Ora que significa tocar senão crer? Com a fé é que tocamos a Cristo, e é melhor não O tocar com a mão e tocá-lO com a fé, do que apalpá-lO com a mão e com a fé não O tocar. Não foi grande coisa tocar a Cristo. Tocaram-Lhe os judeus quando O prenderam, tocaram-Lhe quando O ataram, tocaram-Lhe quando O suspenderam, tocaram-Lhe e, tocando-Lhe mal, o que tocaram perderam-nO. Se pensares que Cristo é somente homem, tocaste-0 na terra. Se creres que Cristo Senhor é igual ao Pai, então tocaste-O quando subiu ao Pai. Portanto, para nós sobe quando O tivermos entendido. Naquele tempo de então subiu uma só vez, mas agora cada dia sobe.
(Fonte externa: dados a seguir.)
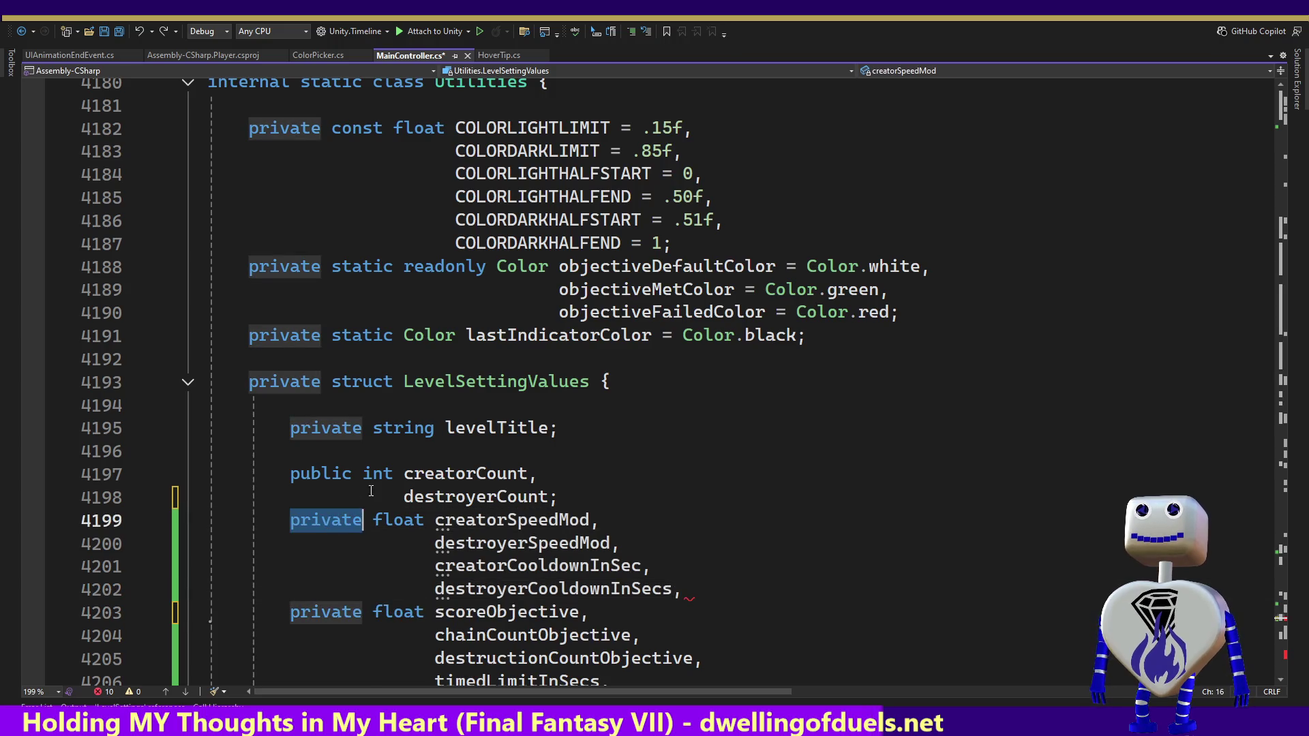
text(public)
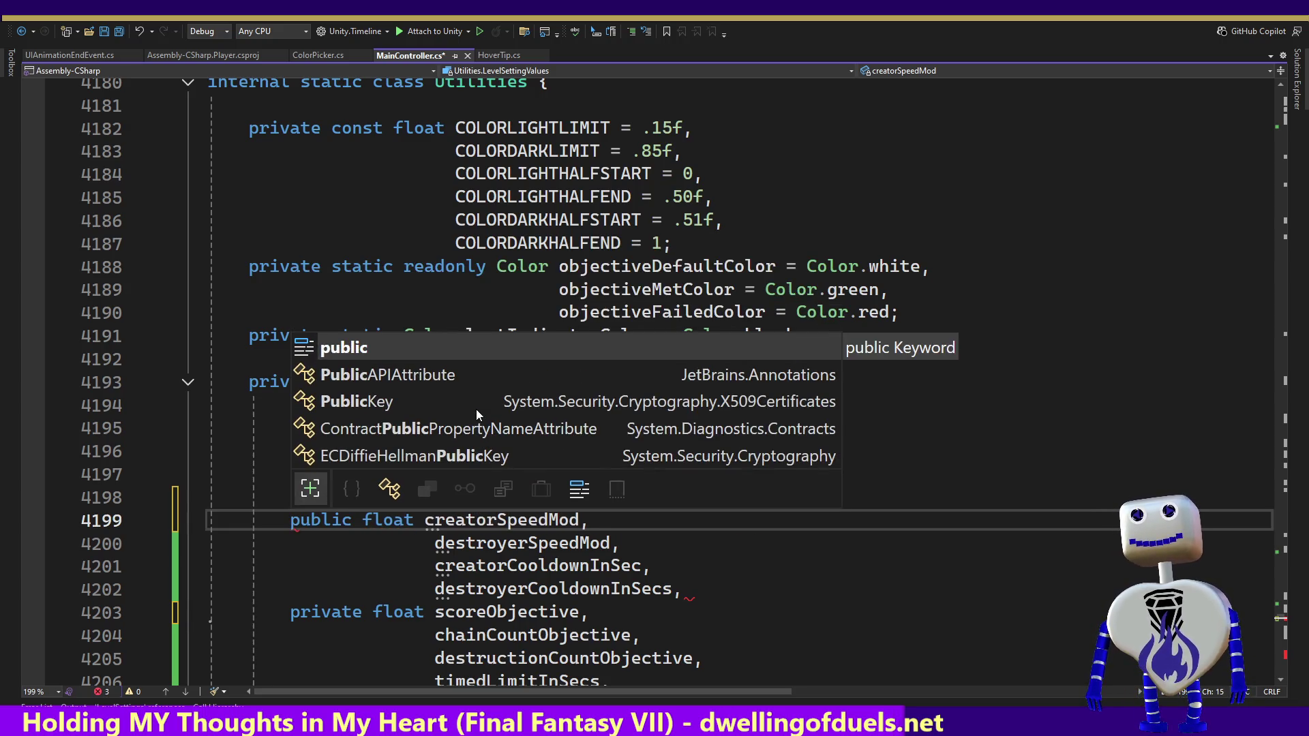
click(450, 544)
double_click(451, 543)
E para quantos ainda não subiu! Para quantos jaz na terra! Quantos não dizem: Não foi homem1. Quantos não dizem: Foi um grande homem! Quantos não dizem: Foi um profeta. Quantos cristãos não houve que diziam como Fotino: Foi homem, nada mais, mas superou todos os homens piedosos e santos pela excelência da sua sabedoria e da sua justiça; não foi Deus. Oh! Fotino, tocaste na terra, andaste com pressa a tocá-lO, precipitaste o teu juízo, mas não chegaste à verdade do que é igual ao Pai, porque erraste no caminho2.


  1. A lembrança das heresias docetista e maniqueia (non fuit homo, não foi homem) pode parecer despropositada nesta apóstrofe a Fotino de Sírmio. Mas a pregação de Santo Agostinho costuma opor Maniqueus e Fotinianos: Qui negat Deum Christum Photinianus est; qui negat hominem Christum, Manicheus est (quem nega que Cristo é Deus, é fotiniano; quem nega que Cristo é homem, é maniqueu; S 92, 3); cf. in S 37, 17, no apólogo do pálio de tecido de dupla face (Christus Deus e Christus homo); do mesmo modo no panorama das heresias (Sabelianos, Arianos, Fotinianos, Maniqueus, Apolinaristas) delineado no In Jo. Eu. 47, 9, e no Liber de dono perseverantiae, 67. Pelo contrário no S 244, 4, os discípulos de Fotino sucedem aos Arianos e no Guelf. 11, Arianos e Sabelianos (que tomam aqui o lugar do seu descendente Fotino) são as Caríbdes e Cila da fé católica. O Liber de haeresibus consagrará a Fotino uma rubrica insignificante (45). As Confissões (7, 19, 1 e 25) já nos tinham informado que o catecúmeno de Milão fora antes fotiniano sem o saber. 

  2. O sermão 92, 3, explica mais longamente a imagem patria-via. Patria: a transcendência do Unigênito; via: a presença de Jesus Deus e homem (Verbum caro factum est).